Unfortunately, these days the memorials are few and far between. On some of the post-and-plaque type of memorials, attachments deteriorated and the plaques fell off. Sometimes you’ll come across an empty pole, like one found in Englewood. Many more were removed by the city and developers as neighborhoods changed and street improvements were made.
But a handful can still be found around the city, like this memorial flagpole and small garden in Bridgeport near 30th and Canal that is beautifully maintained by neighborhood residents. Remnants of other memorials still linger as well, as you’ll see in the video below.
In Roscoe Village at Barry and Leavitt, there’s a flagpole in a star-shaped stand that was once part of a neighborhood memorial, and on the southwest corner of Grand and Artesian in the Ukrainian Village neighborhood, a V remains in the sidewalk where a flagpole used to stand.
I was told the old Chicago Federal Building on Jackson and Dearborn had a dome comparable to that of the U.S. Capitol in Washington, D.C. and that a hidden image of the face of Uncle Sam could be seen in the afternoon on a sunny day. Is this true?
–Tom Nichol, Downers Grove
The Federal Building’s dome was actually larger than the U.S. Capitol’s dome! And as for Uncle Sam, the best answer we can give is “maybe.”

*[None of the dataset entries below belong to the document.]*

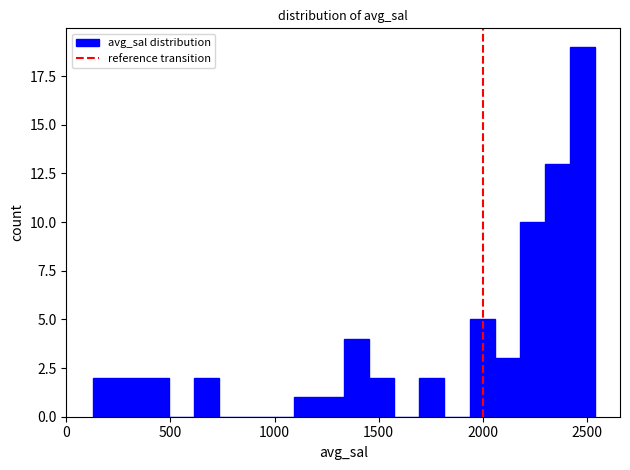

Around what value on the x-axis is the tallest bar? Give the approximate position of its centre, as read against the axis.

2500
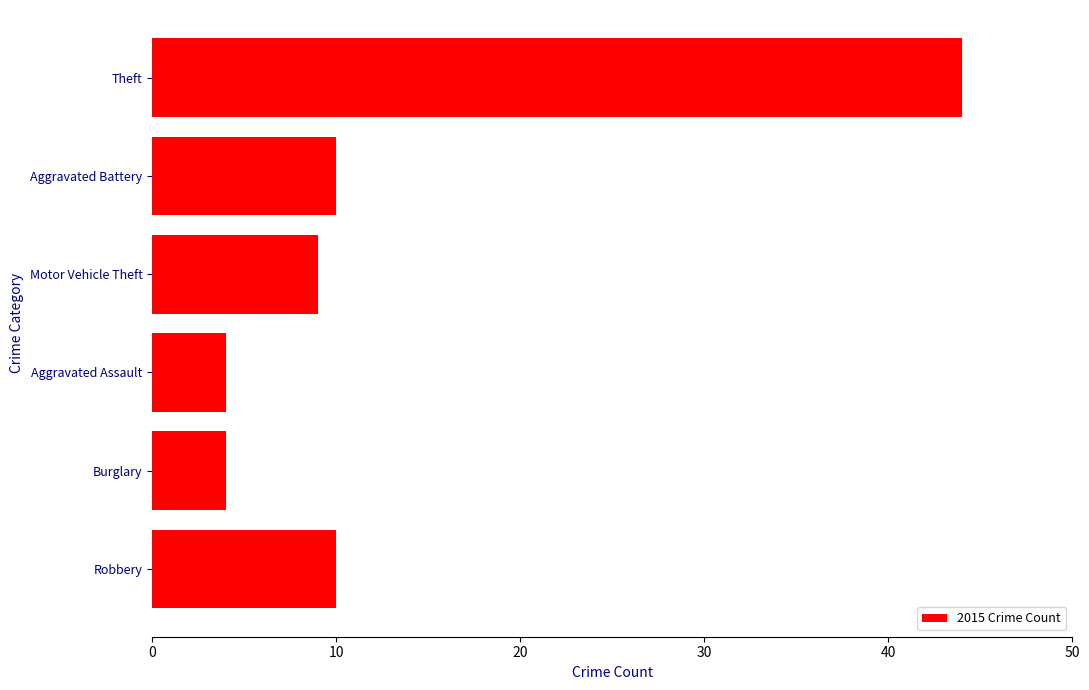

How many values are below 10?

3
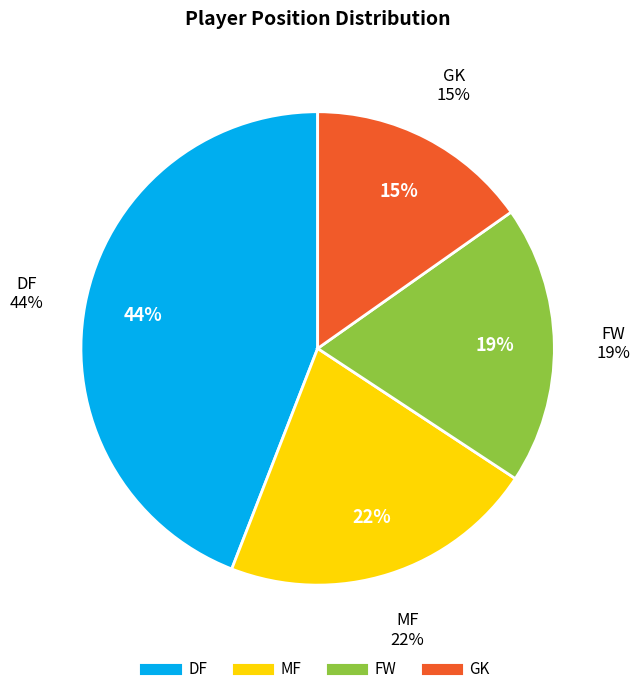

Does GK represent more than half of the total?

No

The massive, granite-clad Chicago Federal Building was designed by Henry Ives Cobb. It stood on the site of today’s Federal Center on the block bounded by Dearborn, Adams, Clark and Jackson. It was completed in 1905 and dedicated as the “Post Office, Customs House and Sub-Treasury.” Al Capone was convicted of tax evasion in one of its courtrooms.

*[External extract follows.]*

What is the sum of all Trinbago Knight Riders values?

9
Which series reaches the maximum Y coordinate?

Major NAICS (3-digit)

According to the Historic American Buildings Survey report, the grand edifice was topped with a gilded glass-tile dome 100 feet wide that reached 297 feet into the sky, outclassing the U.S. Capitol dome in both dimensions.
So what about that Uncle Sam story? The very reliable Historic American Buildings Survey’s report on the Chicago Federal Building states that the shadows and outline of the dome create an image of Uncle Sam at a certain time of the afternoon when viewed from Adams and Dearborn – but that claim seems a little dubious. We were unable to turn up any photo evidence of the image, for one thing. It’s also a little hard to imagine what they could’ve seen. The modern-day image of Uncle Sam wasn’t around until about a decade after the Federal Building was completed.
Despite the efforts of preservationists, by 1960 it was determined that the building had become too small. It fell to the wrecking ball in 1965 and was replaced by Mies van der Rohe’s Modernist Kluczynski Federal Building and an adjacent post office. Two of its stately columns were saved and now grace the entrance to the Cancer Survivors’ Garden on the northern end of Grant Park.